3. The method of claim 1, further comprising transmitting the scheduling request to request the new resource for transmitting the channel state information report prior to the second time.

4. The method of claim 1, wherein the new resource comprises a sidelink shared channel resource.

5. The method of claim 1, wherein determining that no resource for transmitting the channel state information report is available prior to the second time comprises determining that there are no sidelink shared channel resources allocated for accommodating a sidelink channel state information reporting medium access control control element and a subheader corresponding to the medium access control control element.

6. The method of claim 1, further comprising identifying a maximum time to respond to the channel state information request.

7. The method of claim 6, wherein the second time occurs the maximum time after the first time.
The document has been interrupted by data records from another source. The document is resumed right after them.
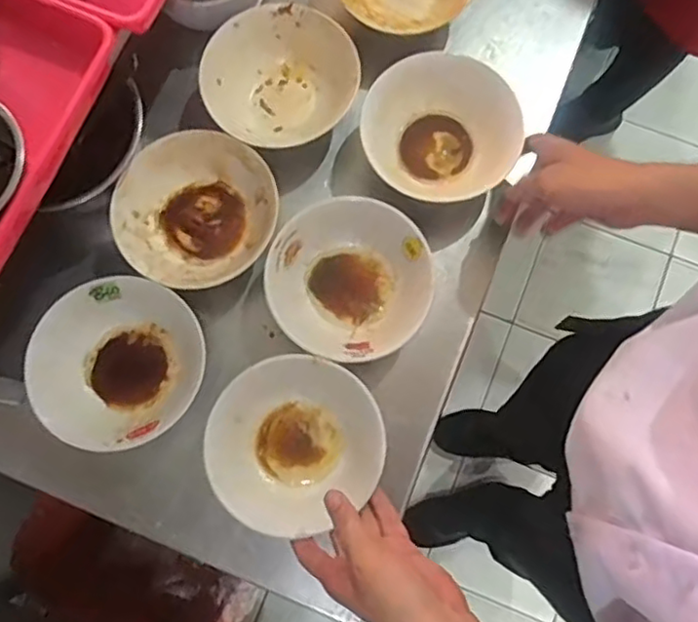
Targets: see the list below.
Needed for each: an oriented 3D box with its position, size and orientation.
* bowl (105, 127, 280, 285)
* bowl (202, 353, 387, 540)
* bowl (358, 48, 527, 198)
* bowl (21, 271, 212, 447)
[{"bbox_3d":[-0.151,-0.099,0.632,0.153,0.050,0.144,-41,81,-8],"label":"bowl"},{"bbox_3d":[-0.049,0.119,0.584,0.151,0.055,0.145,0,78,0],"label":"bowl"},{"bbox_3d":[0.091,-0.178,0.649,0.154,0.060,0.142,0,78,0],"label":"bowl"},{"bbox_3d":[-0.217,0.049,0.602,0.154,0.052,0.153,0,78,0],"label":"bowl"}]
8. The method of claim 1, wherein the second time comprises a time of a next physical uplink control channel transmission occasion of a scheduling resource configuration for sidelink channel state information, and sidelink resources are allocated for a new transmission later than the second time.
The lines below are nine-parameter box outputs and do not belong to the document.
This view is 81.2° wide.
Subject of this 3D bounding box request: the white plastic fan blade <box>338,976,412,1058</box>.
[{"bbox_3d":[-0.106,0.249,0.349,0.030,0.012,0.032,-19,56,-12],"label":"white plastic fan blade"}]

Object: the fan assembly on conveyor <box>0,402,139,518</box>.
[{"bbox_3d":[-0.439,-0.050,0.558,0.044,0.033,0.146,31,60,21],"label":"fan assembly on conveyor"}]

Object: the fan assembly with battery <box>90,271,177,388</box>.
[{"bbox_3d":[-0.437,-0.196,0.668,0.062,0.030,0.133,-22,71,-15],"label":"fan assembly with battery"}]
9. The method of claim 1, further comprising, in response to determining that a resource for transmitting the channel state information report, the medium access control control element, or the combination thereof is available prior to the second time, triggering a scheduling request to request a new resource for transmitting the channel state information report, the medium access control control element, or the combination thereof in response to a sidelink logical channel restriction parameter.
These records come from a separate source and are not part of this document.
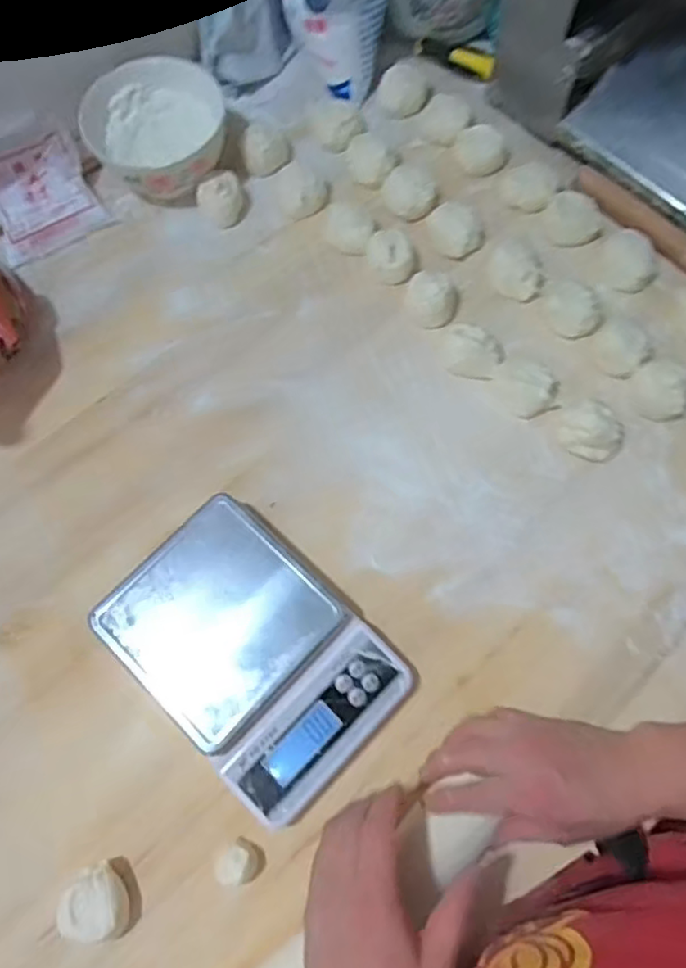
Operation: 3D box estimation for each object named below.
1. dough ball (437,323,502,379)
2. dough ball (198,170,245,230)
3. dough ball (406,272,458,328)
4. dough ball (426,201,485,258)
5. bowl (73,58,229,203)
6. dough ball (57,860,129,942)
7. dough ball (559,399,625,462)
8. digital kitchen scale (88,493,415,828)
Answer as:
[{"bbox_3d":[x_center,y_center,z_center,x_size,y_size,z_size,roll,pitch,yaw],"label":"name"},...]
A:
[{"bbox_3d":[0.118,-0.121,0.594,0.059,0.023,0.045,14,71,4],"label":"dough ball"},{"bbox_3d":[-0.121,-0.291,0.655,0.044,0.035,0.047,41,75,12],"label":"dough ball"},{"bbox_3d":[0.083,-0.174,0.611,0.048,0.026,0.054,13,71,4],"label":"dough ball"},{"bbox_3d":[0.111,-0.251,0.643,0.044,0.029,0.052,-41,76,-13],"label":"dough ball"},{"bbox_3d":[-0.184,-0.350,0.658,0.136,0.059,0.146,-25,73,-9],"label":"bowl"},{"bbox_3d":[-0.175,0.296,0.458,0.039,0.037,0.048,-15,72,-6],"label":"dough ball"},{"bbox_3d":[0.221,-0.049,0.570,0.051,0.035,0.054,0,71,-1],"label":"dough ball"},{"bbox_3d":[-0.071,0.131,0.511,0.218,0.040,0.148,43,76,13],"label":"digital kitchen scale"}]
10. The method of claim 1, wherein the sidelink restriction parameter comprises a PC5 logical channel restriction parameter.

11. An apparatus comprising:

a receiver that receives a channel state information request at a first time; and

a processor that:

determines whether a resource for transmitting a channel state information report is available prior to a second time; and

in response to determining that no resource for transmitting the channel state information report is available prior to the second time, triggers a scheduling request to request a new resource for transmitting the channel state information report prior to the second time.

12. The apparatus of claim 11, wherein the channel state information report is transmitted using a medium access control control element.

13. The apparatus of claim 11, further comprising a transmitter that transmits the scheduling request to request the new resource for transmitting the channel state information report prior to the second time.

14. The apparatus of claim 11, wherein the new resource comprises a sidelink shared channel resource.

15. The apparatus of claim 11, wherein the processor determining that no resource for transmitting the channel state information report is available prior to the second time comprises the processor determining that there are no sidelink shared channel resources allocated for accommodating a sidelink channel state information reporting medium access control control element and a subheader corresponding to the medium access control control element.

16. The apparatus of claim 11, wherein the processor identifies a maximum time to respond to the channel state information request.

17. The apparatus of claim 16, wherein the second time occurs the maximum time after the first time.

18. The apparatus of claim 11, wherein the second time comprises a time of a next physical uplink control channel transmission occasion of a scheduling resource configuration for sidelink channel state information, and sidelink resources are allocated for a new transmission later than the second time.

19. The apparatus of claim 11, wherein the processor, in response to determining that a resource for transmitting the channel state information report, the medium access control control element, or the combination thereof is available prior to the second time, triggers a scheduling request to request a new resource for transmitting the channel state information report, the medium access control control element, or the combination thereof in response to a sidelink logical channel restriction parameter.

20. The apparatus of claim 11, wherein the sidelink restriction parameter comprises a PC5 logical channel restriction parameter.